# TASK
Check each line of the records below for the string "images", then state how many lines contain it, with no other output.

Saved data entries

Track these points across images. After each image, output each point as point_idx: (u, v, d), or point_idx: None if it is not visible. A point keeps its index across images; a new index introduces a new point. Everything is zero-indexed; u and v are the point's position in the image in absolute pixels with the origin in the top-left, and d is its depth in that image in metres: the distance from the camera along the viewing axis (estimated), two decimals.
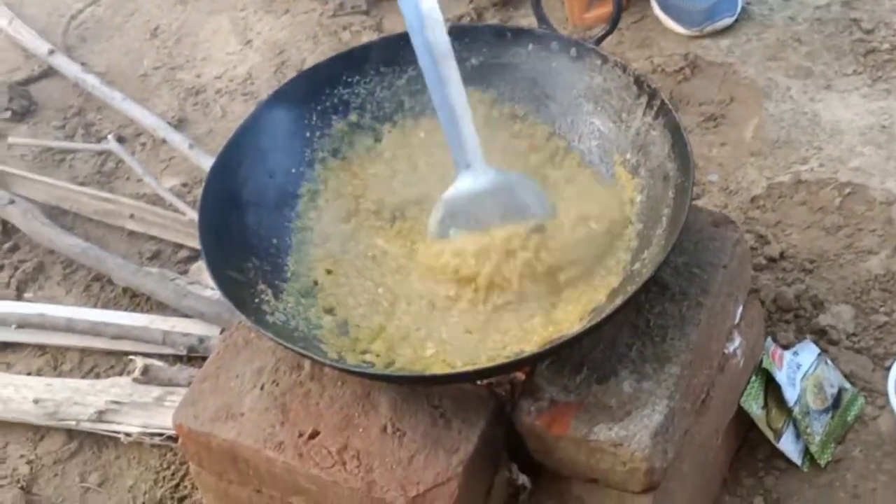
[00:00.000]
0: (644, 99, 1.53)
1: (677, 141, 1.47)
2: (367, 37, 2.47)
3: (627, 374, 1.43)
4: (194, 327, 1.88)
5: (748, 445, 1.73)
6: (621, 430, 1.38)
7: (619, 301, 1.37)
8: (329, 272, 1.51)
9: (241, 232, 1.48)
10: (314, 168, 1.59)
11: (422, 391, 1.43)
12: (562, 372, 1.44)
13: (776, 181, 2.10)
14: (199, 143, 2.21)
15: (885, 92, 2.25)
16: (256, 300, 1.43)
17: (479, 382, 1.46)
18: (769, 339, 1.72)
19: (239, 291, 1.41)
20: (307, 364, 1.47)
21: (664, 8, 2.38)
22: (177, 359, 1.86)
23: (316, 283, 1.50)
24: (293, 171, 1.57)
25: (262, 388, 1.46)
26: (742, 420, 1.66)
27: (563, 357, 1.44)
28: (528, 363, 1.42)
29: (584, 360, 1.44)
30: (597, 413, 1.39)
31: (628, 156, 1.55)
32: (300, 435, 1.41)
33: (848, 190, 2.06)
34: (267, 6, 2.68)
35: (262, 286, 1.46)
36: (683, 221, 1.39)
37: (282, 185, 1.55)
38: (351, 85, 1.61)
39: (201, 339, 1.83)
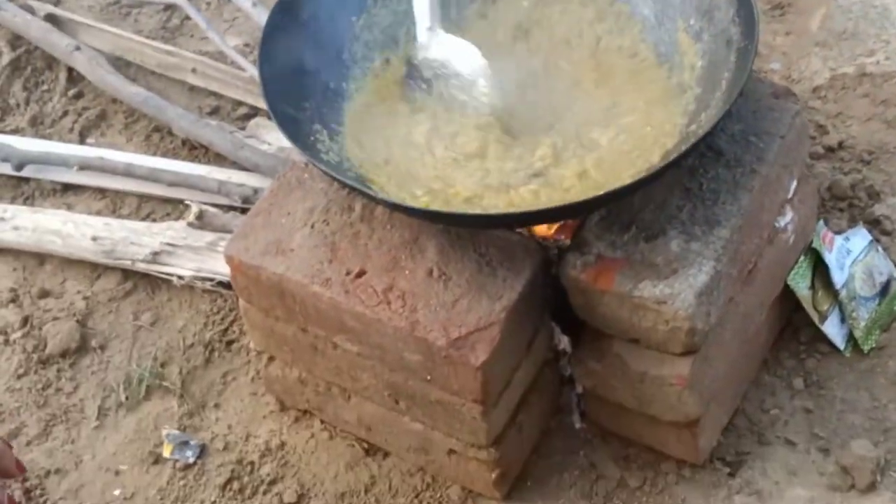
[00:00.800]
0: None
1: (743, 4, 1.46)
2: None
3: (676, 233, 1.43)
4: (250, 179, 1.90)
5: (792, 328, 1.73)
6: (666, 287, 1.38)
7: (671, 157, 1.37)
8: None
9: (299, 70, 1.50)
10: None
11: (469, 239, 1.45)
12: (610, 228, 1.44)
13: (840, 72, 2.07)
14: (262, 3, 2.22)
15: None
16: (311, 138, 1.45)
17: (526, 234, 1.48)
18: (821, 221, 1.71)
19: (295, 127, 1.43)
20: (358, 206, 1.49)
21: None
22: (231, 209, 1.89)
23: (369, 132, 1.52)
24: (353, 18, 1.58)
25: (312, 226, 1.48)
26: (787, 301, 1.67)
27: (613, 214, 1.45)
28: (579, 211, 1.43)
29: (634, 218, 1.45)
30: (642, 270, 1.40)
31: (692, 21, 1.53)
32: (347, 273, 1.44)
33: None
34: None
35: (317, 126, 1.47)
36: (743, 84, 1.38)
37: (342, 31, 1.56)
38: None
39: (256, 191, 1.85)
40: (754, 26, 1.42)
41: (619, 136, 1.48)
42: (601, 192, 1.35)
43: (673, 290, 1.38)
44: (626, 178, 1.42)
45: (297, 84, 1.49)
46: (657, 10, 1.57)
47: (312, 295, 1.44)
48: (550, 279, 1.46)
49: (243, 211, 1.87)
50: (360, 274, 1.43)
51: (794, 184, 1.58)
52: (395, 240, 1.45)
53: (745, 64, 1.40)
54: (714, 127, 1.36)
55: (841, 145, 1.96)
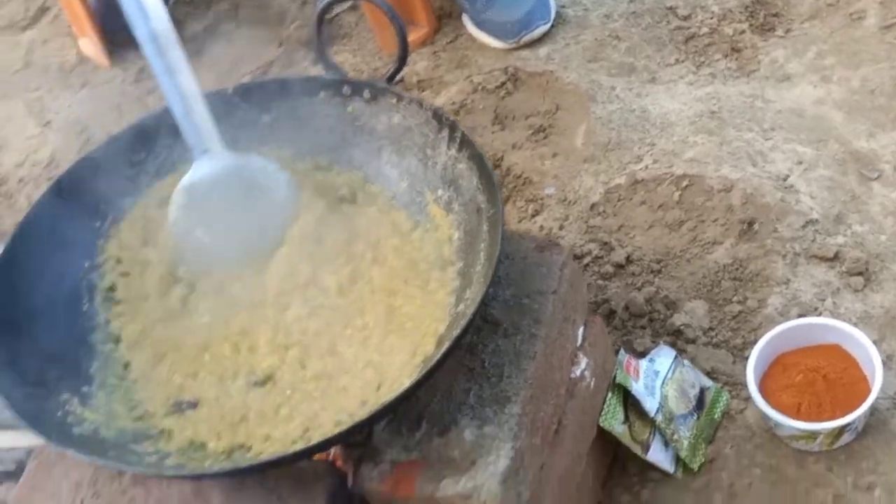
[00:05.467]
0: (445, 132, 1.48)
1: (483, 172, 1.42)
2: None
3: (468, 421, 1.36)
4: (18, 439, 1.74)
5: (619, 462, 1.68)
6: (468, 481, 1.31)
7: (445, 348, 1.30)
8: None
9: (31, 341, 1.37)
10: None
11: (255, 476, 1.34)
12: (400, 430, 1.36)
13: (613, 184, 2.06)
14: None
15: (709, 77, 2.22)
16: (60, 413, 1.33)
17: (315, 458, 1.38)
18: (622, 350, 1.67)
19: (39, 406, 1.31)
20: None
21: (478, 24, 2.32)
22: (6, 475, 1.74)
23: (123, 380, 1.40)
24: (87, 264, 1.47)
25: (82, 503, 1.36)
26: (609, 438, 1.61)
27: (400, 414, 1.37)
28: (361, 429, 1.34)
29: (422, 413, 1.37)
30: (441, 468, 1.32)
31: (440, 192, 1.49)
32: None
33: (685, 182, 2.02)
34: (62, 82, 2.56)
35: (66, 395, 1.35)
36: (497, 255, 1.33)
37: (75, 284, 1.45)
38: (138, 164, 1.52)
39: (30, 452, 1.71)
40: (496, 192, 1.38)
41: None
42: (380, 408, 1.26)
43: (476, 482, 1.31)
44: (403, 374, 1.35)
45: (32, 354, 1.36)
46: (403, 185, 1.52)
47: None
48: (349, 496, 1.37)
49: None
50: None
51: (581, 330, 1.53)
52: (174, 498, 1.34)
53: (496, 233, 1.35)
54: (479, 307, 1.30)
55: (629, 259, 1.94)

* * *

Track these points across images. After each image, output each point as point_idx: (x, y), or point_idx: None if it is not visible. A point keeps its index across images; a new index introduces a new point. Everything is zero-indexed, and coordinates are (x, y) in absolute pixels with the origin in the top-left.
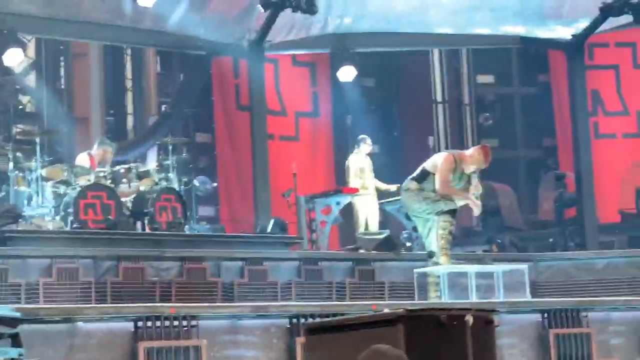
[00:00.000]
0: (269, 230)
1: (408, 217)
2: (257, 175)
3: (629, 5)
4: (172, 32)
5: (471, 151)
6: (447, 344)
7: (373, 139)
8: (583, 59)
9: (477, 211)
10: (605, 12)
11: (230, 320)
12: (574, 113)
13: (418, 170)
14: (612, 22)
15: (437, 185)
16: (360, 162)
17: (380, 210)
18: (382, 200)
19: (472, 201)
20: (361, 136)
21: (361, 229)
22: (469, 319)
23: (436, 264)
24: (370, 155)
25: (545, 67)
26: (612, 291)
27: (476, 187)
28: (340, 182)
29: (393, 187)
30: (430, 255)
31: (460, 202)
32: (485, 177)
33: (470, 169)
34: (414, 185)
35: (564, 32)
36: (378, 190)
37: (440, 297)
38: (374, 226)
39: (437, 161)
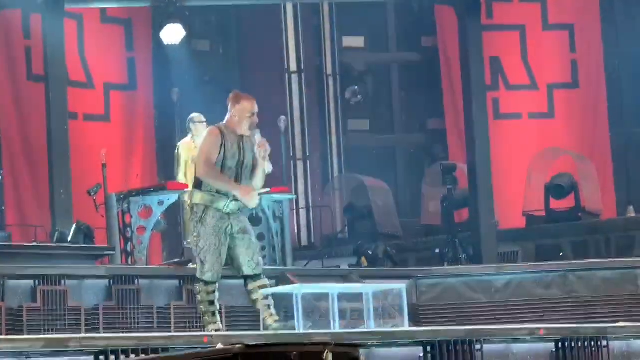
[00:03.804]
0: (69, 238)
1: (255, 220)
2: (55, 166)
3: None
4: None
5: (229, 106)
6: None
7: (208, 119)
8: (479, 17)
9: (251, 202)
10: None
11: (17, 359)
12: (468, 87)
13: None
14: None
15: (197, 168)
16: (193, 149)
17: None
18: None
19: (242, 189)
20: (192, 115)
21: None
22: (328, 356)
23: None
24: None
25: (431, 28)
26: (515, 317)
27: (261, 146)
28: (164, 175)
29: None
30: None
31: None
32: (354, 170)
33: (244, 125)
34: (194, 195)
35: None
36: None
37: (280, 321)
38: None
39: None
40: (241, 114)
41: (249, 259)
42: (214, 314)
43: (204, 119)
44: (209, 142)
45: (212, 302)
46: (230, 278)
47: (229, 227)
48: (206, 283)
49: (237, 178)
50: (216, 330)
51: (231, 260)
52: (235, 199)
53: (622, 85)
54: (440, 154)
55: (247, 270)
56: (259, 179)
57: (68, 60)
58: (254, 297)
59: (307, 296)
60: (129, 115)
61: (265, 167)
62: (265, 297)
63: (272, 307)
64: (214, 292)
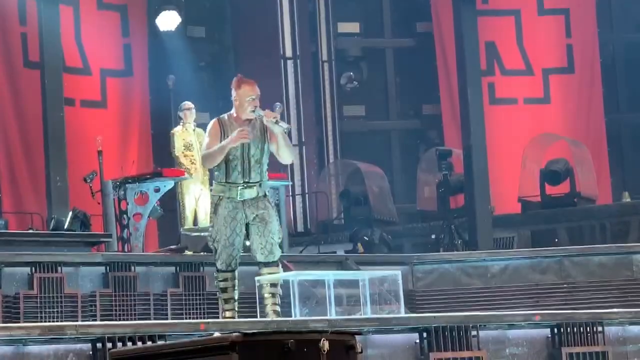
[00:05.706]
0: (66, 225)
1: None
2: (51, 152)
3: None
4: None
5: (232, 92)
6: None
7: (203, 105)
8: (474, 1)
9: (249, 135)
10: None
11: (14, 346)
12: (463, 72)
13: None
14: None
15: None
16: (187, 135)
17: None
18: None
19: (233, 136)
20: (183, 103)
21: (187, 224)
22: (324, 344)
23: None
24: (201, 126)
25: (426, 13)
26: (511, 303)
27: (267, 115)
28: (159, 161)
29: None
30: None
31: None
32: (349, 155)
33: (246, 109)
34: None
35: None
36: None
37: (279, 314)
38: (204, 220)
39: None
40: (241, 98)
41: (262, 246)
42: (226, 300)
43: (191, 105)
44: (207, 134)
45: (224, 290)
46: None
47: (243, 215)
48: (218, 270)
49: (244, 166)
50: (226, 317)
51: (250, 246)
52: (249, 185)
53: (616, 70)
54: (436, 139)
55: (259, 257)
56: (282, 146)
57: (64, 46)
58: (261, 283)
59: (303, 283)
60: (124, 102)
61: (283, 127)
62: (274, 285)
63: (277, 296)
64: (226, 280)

# WRITTEN ANSWER
2